Bio-accessible milk casein derived tripeptide (LLY) mediates overlapping anti- inflammatory and anti-oxidative effects under cellular (Caco-2) and in vivo milieu.

Inflammation and oxidative stress are closely linked patho-physiological processes which occur concurrently in many diseased conditions. Recently, interdependence between these two processes explains the antioxidant paradox associated with failure to select appropriate agents required for prevention of diseases known to be induced by oxidative stress.
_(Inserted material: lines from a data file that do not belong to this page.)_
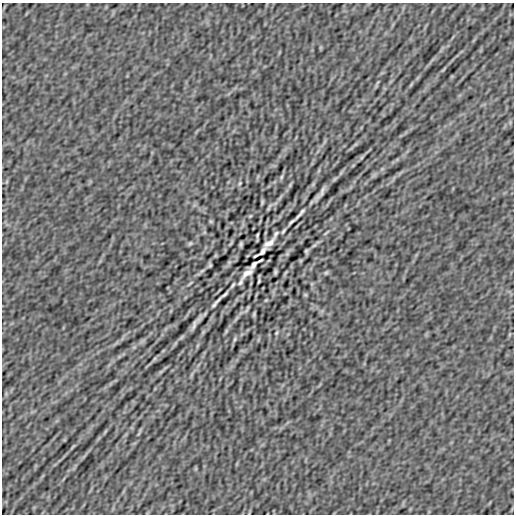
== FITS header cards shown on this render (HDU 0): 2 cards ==
NAXIS1  =                  512
NAXIS2  =                  512

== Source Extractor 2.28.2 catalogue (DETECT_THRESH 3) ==
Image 512 x 512 px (HDU 0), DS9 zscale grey, 1 PNG px = 1 image px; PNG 516 x 516 px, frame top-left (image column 1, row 512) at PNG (2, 3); no overlay
Background -9.75e-07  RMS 2.7e-05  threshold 8.04e-05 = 3 sigma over >= 5 px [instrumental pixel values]
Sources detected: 49; all 49 listed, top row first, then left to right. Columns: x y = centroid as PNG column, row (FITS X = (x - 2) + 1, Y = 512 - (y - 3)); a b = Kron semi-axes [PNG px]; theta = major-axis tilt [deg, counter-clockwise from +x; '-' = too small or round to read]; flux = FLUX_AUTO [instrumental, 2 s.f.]
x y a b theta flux
443 70 10 3 50 0.0032
361 157 7 3 71 0.0018
281 177 7 4 76 0.0029
240 183 6 4 72 0.0022
290 185 8 4 54 0.0029
320 194 16 3 55 0.01
280 198 11 3 55 0.0043
262 202 5 2 - 0.0025
300 214 13 2 50 0.0057
250 216 4 3 - 0.0017
211 221 5 4 - 0.002
292 221 8 2 42 0.0037
283 231 6 3 56 0.0029
326 233 12 2 39 0.0029
276 234 7 3 57 0.0032
257 235 4 2 - 0.0021
190 243 7 4 39 0.0029
269 243 11 5 37 0.012
241 244 4 3 - 0.0031
314 245 8 4 37 0.0034
262 251 9 4 46 0.0034
306 251 4 3 - 0.0026
287 254 6 5 - 0.003
255 256 4 2 - 0.0021
261 260 4 2 - 0.0021
210 265 4 3 - 0.0026
254 265 9 4 48 0.0022
202 271 8 4 37 0.0034
275 272 4 3 - 0.0031
247 273 11 5 40 0.012
326 273 7 4 39 0.0029
259 281 5 2 - 0.0023
240 282 7 3 59 0.0031
190 283 12 2 39 0.0029
233 285 6 3 56 0.0029
224 295 8 2 42 0.0037
305 295 5 4 - 0.002
266 300 4 3 - 0.0017
216 302 13 2 50 0.0057
248 308 8 4 61 0.0021
254 314 5 2 - 0.0025
236 318 11 3 55 0.0043
196 322 16 3 55 0.01
203 332 7 4 72 0.0026
276 333 6 4 72 0.0022
235 339 7 4 76 0.0029
155 359 7 3 71 0.0019
105 431 10 2 55 0.0033
73 447 12 3 45 0.0038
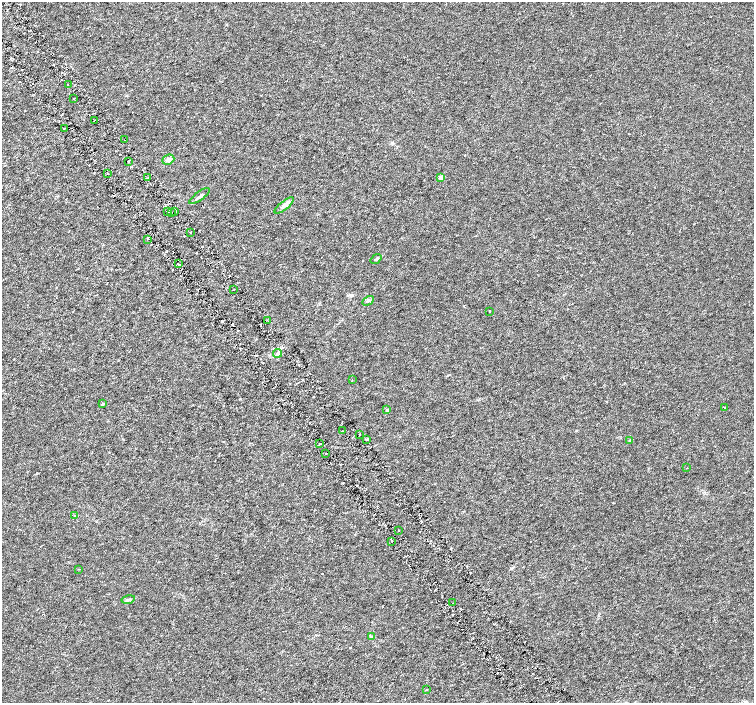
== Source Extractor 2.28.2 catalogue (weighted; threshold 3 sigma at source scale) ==
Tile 11 of 4 x 4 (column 3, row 3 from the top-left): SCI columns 3013-4515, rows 1603-3003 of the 6019 x 5941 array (HDU 1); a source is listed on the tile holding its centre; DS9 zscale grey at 2 x 2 block average (1 PNG px = mean of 2 x 2 image px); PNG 756 x 705 px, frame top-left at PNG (2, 2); each listed source drawn as its Kron ellipse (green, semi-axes under 4 px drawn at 4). Shown black and unused: <1% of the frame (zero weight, under 3 of 6 exposures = <1% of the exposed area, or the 3 px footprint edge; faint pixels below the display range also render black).
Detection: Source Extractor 2.28.2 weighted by HDU 2 'WHT'; one run over the whole footprint, this tile lists its part. Background 9.83e-04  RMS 0.0017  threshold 0.00705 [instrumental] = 3 sigma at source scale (4.09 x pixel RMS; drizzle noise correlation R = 1.36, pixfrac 0.8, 0.0396/0.0396 arcsec/px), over >= 5 px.
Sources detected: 51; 8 cosmic-ray / hot-pixel residue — neither listed nor drawn; the other 43 listed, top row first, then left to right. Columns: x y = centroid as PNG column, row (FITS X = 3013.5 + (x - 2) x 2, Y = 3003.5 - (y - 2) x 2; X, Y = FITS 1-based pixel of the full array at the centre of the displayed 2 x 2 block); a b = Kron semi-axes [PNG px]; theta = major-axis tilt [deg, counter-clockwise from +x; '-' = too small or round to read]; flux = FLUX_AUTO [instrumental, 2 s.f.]
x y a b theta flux
68 85 2 2 - 0.27
74 98 2 2 - 0.24
94 121 3 2 - 0.16
64 129 2 2 - 0.14
125 140 2 2 - 0.13
168 160 6 5 - 1.2
128 161 2 2 - 0.3
108 173 2 2 - 0.33
148 178 2 2 - 0.13
440 178 3 2 - 2.8
200 196 12 2 36 0.89
284 205 12 3 39 1.4
175 211 2 2 - 1.1
167 212 2 2 - 0.3
172 212 2 2 - 0.19
191 232 2 2 - 0.26
148 239 2 2 - 0.31
376 259 6 3 38 0.61
179 264 3 2 - 0.4
233 290 2 2 - 0.19
368 301 6 3 29 0.7
490 311 2 2 - 0.26
268 321 3 2 - 0.22
278 353 5 2 - 0.64
352 380 2 2 - 0.14
103 404 3 2 - 0.68
725 407 2 2 - 0.17
387 410 4 3 - 0.51
342 431 2 2 - 0.17
359 434 2 2 - 0.64
367 439 3 2 - 0.49
630 441 4 4 - 0.42
319 443 3 2 - 0.19
326 453 2 2 - 0.77
687 468 2 2 - 0.14
75 516 3 2 - 0.22
398 530 2 2 - 0.24
392 541 2 2 - 0.18
79 569 2 2 - 0.15
128 600 7 3 13 0.69
453 603 2 2 - 0.24
371 637 4 3 - 0.42
427 689 2 2 - 0.14
Overlapping masked pixels (flux is a lower limit): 1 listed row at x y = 125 140
Diffuse or blended objects may show on this block-average render without a row.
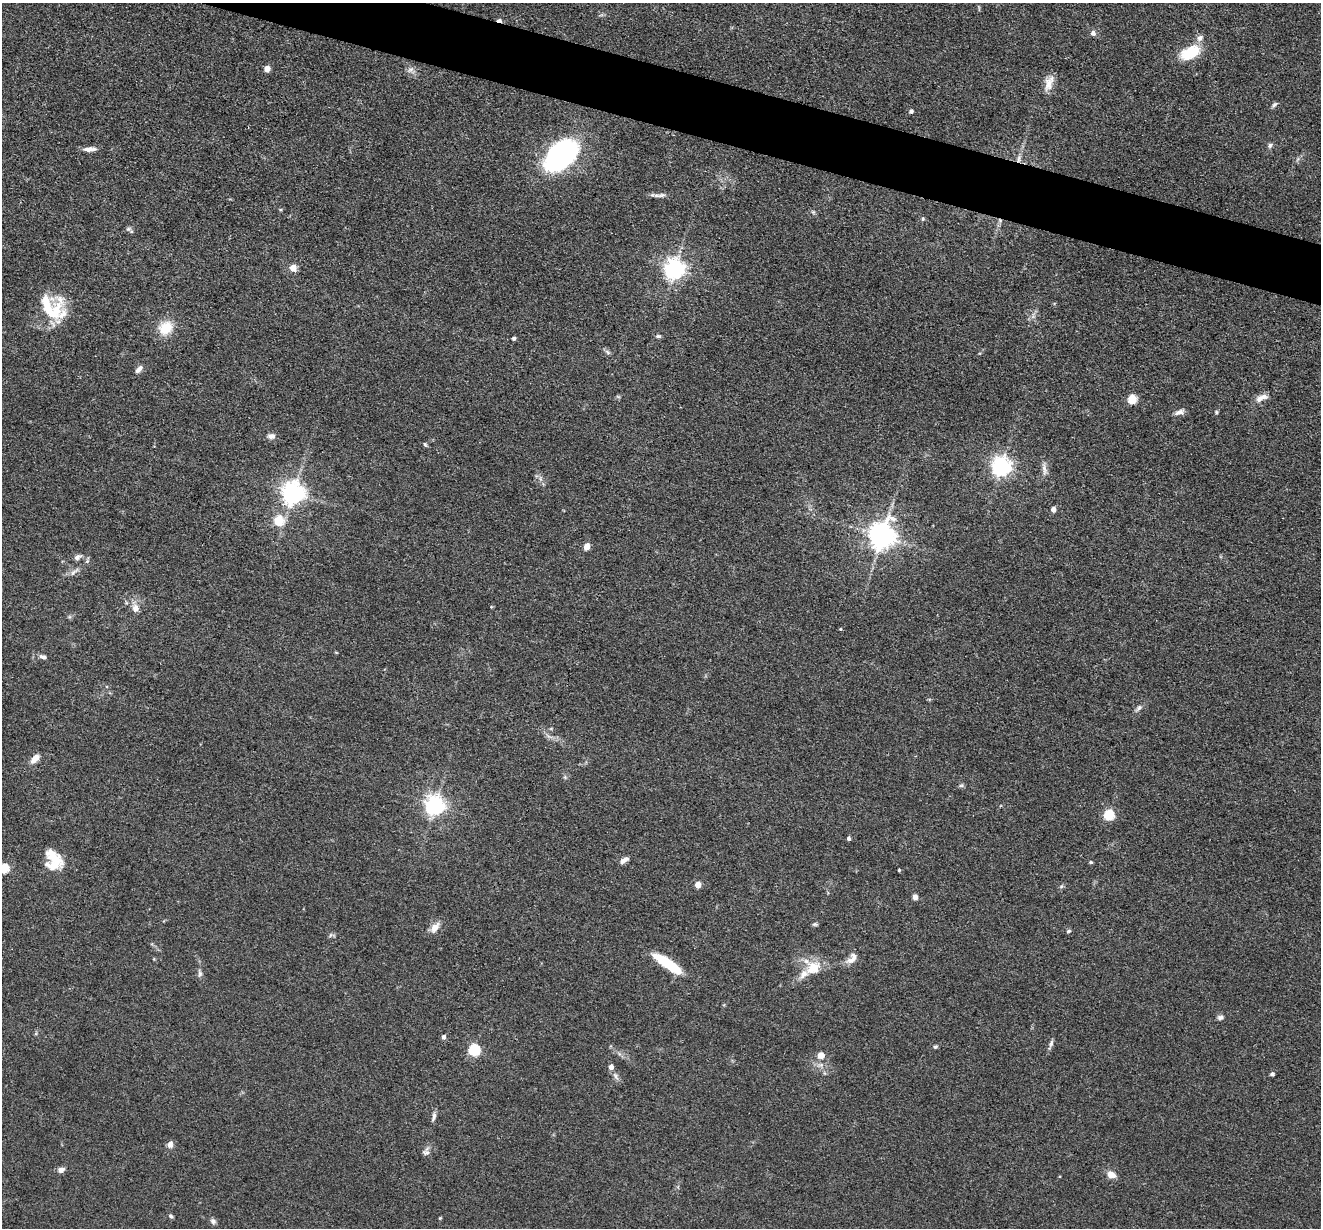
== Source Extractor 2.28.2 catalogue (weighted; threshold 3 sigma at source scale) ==
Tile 11 of 4 x 4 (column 3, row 3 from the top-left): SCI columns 2639-3957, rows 1357-2582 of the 5276 x 5292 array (HDU 1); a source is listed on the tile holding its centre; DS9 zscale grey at full resolution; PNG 1323 x 1230 px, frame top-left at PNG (2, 3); no overlay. Shown black and unused: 4% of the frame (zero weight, under 3 of 4 exposures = <1% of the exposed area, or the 3 px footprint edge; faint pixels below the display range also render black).
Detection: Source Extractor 2.28.2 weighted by HDU 2 'WHT'; one run over the whole footprint, this tile lists its part. Background 0.0803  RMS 0.0062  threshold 0.028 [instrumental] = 3 sigma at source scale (4.5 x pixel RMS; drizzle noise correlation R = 1.50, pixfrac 1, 0.05/0.05 arcsec/px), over >= 5 px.
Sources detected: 86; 3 inside a brighter listed object's ellipse — not listed separately; the other 83 listed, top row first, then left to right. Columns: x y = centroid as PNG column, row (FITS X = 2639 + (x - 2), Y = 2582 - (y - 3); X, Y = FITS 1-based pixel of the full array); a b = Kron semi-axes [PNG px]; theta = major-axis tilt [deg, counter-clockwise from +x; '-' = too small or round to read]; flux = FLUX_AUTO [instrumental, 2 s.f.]
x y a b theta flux
499 20 5 3 - 3.7
1093 33 6 6 - 2.3
1200 38 10 7 54 3
1191 52 19 11 26 22
267 69 5 4 - 7.8
411 69 10 6 29 2.4
1049 84 20 10 77 6.6
1274 105 10 4 45 1.3
911 111 4 4 - 1.5
1270 145 7 5 74 1.4
90 149 16 6 2 3.9
561 155 32 20 42 140
1018 159 11 4 89 2.3
661 195 12 5 10 2.2
813 212 5 5 - 0.96
923 219 5 4 - 0.77
128 229 6 5 - 1.3
293 268 5 5 - 6.9
674 269 7 7 - 340
47 306 32 13 -78 19
63 314 28 16 39 12
165 328 15 12 45 14
658 336 7 4 -1 1.3
514 338 4 4 - 1.5
608 352 9 5 -34 1.4
139 369 11 6 51 2.9
1261 398 18 8 24 5
1132 399 5 5 - 29
1179 412 13 6 20 2.8
1216 412 5 4 - 0.83
271 436 10 7 -1 2.8
425 445 6 4 -63 0.87
1001 467 7 7 - 300
1044 469 19 5 -86 3.2
293 493 7 7 - 480
1053 509 4 4 - 4.4
278 520 5 5 - 33
881 536 8 8 - 730
587 547 5 4 - 11
77 557 10 6 29 2.1
73 572 11 5 48 2
135 608 9 7 -79 4.5
840 629 4 4 - 0.59
43 657 10 5 -16 2
1139 708 10 5 50 2
35 759 15 7 47 4.8
961 786 6 4 1 1
434 805 7 6 - 330
1109 815 5 5 - 49
849 838 4 4 - 1.4
53 860 24 17 -64 17
624 860 11 5 31 3
1091 862 5 4 - 0.71
4 868 5 5 - 31
899 870 3 3 - 0.71
698 885 4 4 - 9
1061 886 6 5 - 0.98
915 897 5 5 - 3.5
815 924 7 5 13 1.1
435 927 15 9 53 5.3
1069 931 7 4 26 0.87
330 935 6 4 71 0.94
852 958 18 9 53 4.8
667 963 35 9 -35 24
813 968 18 15 39 14
200 973 8 6 -89 1.7
1220 1017 7 6 - 1.7
443 1037 5 4 - 2.4
1051 1044 9 5 64 1.7
935 1047 6 4 14 1
474 1050 5 5 - 66
821 1055 7 7 - 4.7
611 1067 5 4 - 3.9
1272 1074 4 4 - 1.7
616 1076 11 5 -60 2.1
434 1116 13 5 76 2.2
170 1144 9 7 77 2.6
426 1152 11 8 71 2.6
61 1170 8 6 19 3
1111 1175 9 7 -22 5.5
171 1216 6 4 -29 1
440 1218 4 3 - 0.61
213 1221 8 6 -52 1.9
Overlapping masked pixels (flux is a lower limit): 2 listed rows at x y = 499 20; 1018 159
Isophote crosses this tile's border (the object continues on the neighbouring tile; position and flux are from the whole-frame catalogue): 1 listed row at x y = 4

Present study established the overlapping anti-inflammatory and anti-oxidative potential along with bio-accessibility of milk casein derived tripeptide (LLY). Tripeptide exhibited anti-inflammatory response under ex vivo conditions by suppressing (P<.01) mice splenocytes proliferation and modulating their cytokines (IFN-γ, IL-10 and TGF-β) with improved phagocytosis of peritoneal macrophages. Conversely, tripeptide displayed extraordinary radical scavenging ability and cellular anti-oxidative potential using chemical assays and H2 O2 induced oxidative stress model on Caco-2 cells. Under cellular assessment, on one hand tripeptide inhibited (P<.01) intracellular ROS generation and reduced MDA and protein carbonyls but on the other also increased (P<.01) the activity of anti-oxidative enzyme, catalase without much effect on SOD and GPx. This anti-oxidative potential was further established by studying relative expression of genes (Nrf-2 and Keap1) and Nrf-2 nuclear translocation associated with anti-oxidative signaling in Caco-2 cells. Bio-accessibility of tripeptide and its intact transport across Caco-2 cell monolayer was also found to be 1.72±0.22% through PepT1 mediated transport mechanism. Besides, tripeptide displayed strong anti-oxidative and anti-inflammatory potential under in vivo conditions in mice against ethanol induced oxidative stress by elevating (P<.01) liver GSH content and by decreasing (P<.01) the activities of anti-oxidative enzymes, MDA along with reduced expression of CYP2E1, PPAR-α, TNF-α and COX-2 genes than ethanol control.